George Washington Papers

To George Washington from Poellnitz, 26 December 1789

From Poellnitz

New York 26th Decbr 1789.

Sir

The countenance Your Exellency has been pleas’d to give, to my feeble efforts in agriculture, has encouraged the promulgation of this Essay, the manuscript of which, I send to your Exellencys perusal, before I giv’ it to the printer, from whom I expect the alteration, of the to a foreigner unavoidable faults of ortography.1

Permit’ me Sir to decorate this pamphlet with a great Title, by writing on the head “This Essay is respectfully inscribed &.&.&. to your Exellency; this will make more impression on the minds, then all the Arguments contained in the Essay, as it conveys the Idea, that what may be Useful in it, has received your Exellency’s gracious Sanction. I am respectfully your Exellencys, most humble, and devoted, Servant.

F. C. H. B. Poellnitz

The quantity the Mill can thrash in an hour, is left in bianco, ’til I receive Your Exellency’s Order, for the Experiment.

ALS, DLC:GW.

Friedrich Charles Hans Bruno, Baron von Poellnitz (d. 1801), a native of Poland, lived on a 21–acre farm near Murray Hill on Manhattan. Poellnitz carried on various agricultural experiments on his farm and corresponded with GW on agricultural matters. See Poellnitz to GW, 20 Mar. 1790, 28 July 1795, and GW to Poellnitz, 29 Dec. 1789, 23 Mar. 1790. Sometime before 1795 Poellnitz sold his farm and moved to South Carolina, settling on a plantation on the Great Pee Dee River near Georgetown (Janvier, In Old New York, description begins Thomas A. Janvier. In Old New York. New York, 1894. description ends 123–24; South Carolina Historical Magazine, 32 [1931], 198; Pennsylvania Magazine of History and Biography, 20 [1896], 44).

1This is undoubtedly an early version of Poellnitz’s Essay on Agriculture, printed in New York in 1790 by Francis Childs and John Swaine. GW replied on 29 Dec: “I have received your letter of the 26th; and given such attention to the Manuscript which accompanied it, as my obligations to public duties would permit. I shall always be happy to see experiments in agricultural machines, which can be brought into general use. Of those in your possession I was not able to form a decided judgment, except in the instance of the Horse-Hoe; of the utility of that instrument I was fully convinced.

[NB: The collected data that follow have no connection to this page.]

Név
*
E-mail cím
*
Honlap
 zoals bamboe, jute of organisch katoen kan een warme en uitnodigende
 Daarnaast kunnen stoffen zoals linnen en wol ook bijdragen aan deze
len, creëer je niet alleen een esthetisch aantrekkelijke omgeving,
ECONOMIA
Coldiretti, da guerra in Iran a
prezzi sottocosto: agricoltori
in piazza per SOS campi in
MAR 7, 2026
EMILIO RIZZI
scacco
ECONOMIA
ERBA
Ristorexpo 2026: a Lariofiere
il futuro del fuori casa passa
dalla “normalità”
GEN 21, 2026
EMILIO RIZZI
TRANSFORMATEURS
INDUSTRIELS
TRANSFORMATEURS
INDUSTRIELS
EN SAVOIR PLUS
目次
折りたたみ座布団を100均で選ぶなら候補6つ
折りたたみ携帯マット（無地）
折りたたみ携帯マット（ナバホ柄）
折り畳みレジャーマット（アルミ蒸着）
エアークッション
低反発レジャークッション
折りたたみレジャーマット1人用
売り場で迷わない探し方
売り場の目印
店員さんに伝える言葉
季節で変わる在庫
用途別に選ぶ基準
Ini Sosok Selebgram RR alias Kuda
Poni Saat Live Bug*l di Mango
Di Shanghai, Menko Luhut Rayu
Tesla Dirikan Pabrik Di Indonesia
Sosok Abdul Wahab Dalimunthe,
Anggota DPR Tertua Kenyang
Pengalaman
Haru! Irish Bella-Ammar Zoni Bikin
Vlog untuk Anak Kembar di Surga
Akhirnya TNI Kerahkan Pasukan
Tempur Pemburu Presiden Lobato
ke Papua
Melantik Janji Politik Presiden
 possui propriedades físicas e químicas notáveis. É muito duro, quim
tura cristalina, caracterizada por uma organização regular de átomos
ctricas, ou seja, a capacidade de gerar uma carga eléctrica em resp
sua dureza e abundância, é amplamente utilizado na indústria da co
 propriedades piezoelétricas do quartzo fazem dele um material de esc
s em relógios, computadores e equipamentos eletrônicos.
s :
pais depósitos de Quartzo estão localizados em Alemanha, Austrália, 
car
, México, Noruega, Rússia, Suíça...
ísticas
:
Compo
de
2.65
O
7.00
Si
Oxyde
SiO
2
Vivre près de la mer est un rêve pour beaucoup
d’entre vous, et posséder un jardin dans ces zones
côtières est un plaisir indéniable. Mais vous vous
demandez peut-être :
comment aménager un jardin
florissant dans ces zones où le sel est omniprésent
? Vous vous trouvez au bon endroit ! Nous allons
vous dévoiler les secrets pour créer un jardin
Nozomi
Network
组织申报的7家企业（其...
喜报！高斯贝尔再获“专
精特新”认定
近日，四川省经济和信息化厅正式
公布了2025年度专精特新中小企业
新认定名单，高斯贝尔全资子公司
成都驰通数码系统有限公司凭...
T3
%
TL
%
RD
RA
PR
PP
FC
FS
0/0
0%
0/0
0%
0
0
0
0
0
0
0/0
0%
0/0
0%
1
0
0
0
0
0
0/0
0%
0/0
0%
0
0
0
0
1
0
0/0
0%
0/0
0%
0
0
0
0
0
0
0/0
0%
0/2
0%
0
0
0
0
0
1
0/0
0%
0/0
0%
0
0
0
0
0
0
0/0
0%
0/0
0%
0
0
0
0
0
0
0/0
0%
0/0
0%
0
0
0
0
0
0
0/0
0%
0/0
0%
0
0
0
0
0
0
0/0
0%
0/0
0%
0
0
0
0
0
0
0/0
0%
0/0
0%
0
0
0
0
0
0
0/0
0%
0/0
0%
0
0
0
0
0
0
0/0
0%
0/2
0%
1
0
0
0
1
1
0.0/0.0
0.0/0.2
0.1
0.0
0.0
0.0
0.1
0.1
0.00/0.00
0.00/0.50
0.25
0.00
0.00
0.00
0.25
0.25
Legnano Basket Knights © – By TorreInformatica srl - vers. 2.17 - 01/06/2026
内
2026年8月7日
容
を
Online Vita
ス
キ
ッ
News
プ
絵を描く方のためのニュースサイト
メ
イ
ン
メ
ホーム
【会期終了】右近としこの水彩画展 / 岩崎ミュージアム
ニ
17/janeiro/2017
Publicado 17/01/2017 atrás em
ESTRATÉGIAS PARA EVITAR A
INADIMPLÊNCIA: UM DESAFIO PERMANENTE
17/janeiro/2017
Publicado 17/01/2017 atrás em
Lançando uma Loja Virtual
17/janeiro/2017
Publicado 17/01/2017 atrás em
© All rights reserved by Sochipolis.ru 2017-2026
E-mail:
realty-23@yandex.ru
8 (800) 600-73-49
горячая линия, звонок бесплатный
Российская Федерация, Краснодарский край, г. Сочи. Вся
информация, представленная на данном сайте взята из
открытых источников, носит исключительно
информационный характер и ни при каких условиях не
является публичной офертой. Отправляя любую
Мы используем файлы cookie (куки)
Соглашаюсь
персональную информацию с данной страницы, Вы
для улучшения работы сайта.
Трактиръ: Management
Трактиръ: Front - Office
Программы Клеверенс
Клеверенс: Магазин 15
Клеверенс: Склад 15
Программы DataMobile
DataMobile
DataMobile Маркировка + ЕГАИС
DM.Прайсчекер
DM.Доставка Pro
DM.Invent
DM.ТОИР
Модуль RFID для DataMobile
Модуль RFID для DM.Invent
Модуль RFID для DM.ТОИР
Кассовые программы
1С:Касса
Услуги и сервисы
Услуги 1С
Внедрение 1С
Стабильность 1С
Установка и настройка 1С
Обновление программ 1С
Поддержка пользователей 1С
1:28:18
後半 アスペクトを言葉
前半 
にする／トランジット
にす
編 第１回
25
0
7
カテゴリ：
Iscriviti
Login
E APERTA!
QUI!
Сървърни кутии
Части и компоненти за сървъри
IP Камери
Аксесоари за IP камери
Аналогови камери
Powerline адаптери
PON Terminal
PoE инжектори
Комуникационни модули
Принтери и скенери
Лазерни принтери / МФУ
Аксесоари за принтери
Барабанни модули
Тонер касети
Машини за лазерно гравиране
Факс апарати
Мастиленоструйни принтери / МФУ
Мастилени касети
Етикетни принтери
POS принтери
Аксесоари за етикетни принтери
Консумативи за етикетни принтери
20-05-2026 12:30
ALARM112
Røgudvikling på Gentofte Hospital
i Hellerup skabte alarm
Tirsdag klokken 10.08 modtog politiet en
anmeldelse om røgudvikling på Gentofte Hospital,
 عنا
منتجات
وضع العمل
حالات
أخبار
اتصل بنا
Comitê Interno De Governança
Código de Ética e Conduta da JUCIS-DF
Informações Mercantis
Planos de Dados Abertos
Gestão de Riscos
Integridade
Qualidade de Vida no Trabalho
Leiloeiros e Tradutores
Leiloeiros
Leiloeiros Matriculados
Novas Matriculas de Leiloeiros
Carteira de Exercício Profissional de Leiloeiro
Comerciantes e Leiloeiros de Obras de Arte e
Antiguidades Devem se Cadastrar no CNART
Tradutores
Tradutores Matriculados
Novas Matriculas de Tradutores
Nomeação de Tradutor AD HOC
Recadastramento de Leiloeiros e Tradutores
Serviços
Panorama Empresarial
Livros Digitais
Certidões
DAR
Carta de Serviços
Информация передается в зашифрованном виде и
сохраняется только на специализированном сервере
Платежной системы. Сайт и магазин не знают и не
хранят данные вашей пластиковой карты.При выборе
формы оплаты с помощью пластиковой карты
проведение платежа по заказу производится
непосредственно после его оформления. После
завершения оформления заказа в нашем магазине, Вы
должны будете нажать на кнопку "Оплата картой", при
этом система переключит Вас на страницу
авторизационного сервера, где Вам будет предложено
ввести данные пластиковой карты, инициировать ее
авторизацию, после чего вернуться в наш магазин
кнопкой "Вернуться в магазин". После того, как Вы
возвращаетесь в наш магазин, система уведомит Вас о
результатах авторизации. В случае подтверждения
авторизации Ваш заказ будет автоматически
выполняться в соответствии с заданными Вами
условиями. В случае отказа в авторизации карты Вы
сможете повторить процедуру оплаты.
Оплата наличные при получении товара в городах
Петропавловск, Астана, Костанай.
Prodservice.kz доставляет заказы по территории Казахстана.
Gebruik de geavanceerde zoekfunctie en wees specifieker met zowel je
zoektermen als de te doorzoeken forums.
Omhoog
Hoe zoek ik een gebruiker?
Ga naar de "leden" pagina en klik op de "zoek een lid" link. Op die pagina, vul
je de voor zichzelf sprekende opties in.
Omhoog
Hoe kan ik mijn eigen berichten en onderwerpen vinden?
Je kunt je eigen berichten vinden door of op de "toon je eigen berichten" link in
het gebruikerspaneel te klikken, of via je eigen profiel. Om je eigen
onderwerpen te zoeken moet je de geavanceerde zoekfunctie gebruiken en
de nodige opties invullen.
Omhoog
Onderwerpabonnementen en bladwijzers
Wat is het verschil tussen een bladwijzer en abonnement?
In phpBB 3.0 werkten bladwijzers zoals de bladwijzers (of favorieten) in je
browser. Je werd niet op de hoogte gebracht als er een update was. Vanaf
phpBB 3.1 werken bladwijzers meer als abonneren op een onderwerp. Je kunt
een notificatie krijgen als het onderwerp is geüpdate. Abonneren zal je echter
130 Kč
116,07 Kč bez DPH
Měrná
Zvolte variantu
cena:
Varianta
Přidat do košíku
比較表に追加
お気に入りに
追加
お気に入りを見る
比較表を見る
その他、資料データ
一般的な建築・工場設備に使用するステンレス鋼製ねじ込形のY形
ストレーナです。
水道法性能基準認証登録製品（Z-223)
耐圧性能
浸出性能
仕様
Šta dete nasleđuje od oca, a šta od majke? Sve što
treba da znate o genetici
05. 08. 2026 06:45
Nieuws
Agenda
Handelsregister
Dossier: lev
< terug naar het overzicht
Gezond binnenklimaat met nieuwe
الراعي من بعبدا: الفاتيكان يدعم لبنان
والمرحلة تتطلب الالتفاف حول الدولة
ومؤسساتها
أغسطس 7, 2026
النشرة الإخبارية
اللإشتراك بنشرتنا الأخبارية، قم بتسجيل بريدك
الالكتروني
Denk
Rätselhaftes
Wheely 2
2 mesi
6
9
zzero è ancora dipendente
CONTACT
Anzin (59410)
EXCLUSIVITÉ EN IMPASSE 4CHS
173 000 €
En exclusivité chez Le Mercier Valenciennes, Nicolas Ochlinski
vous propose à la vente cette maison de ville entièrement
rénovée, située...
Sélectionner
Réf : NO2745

I propose to take some farther occasion of seeing the manner in which the threshing machines operates, when you shall let me know it is in readiness for the purpose” (copy, DNA: RG 59, Miscellaneous Letters). In January 1790 GW visited Poellnitz’s farm to observe the operation of one of his threshing machines. See Diaries description begins Donald Jackson and Dorothy Twohig, eds. The Diaries of George Washington. 6 vols. Charlottesville, Va., 1976–79. description ends , 6:12.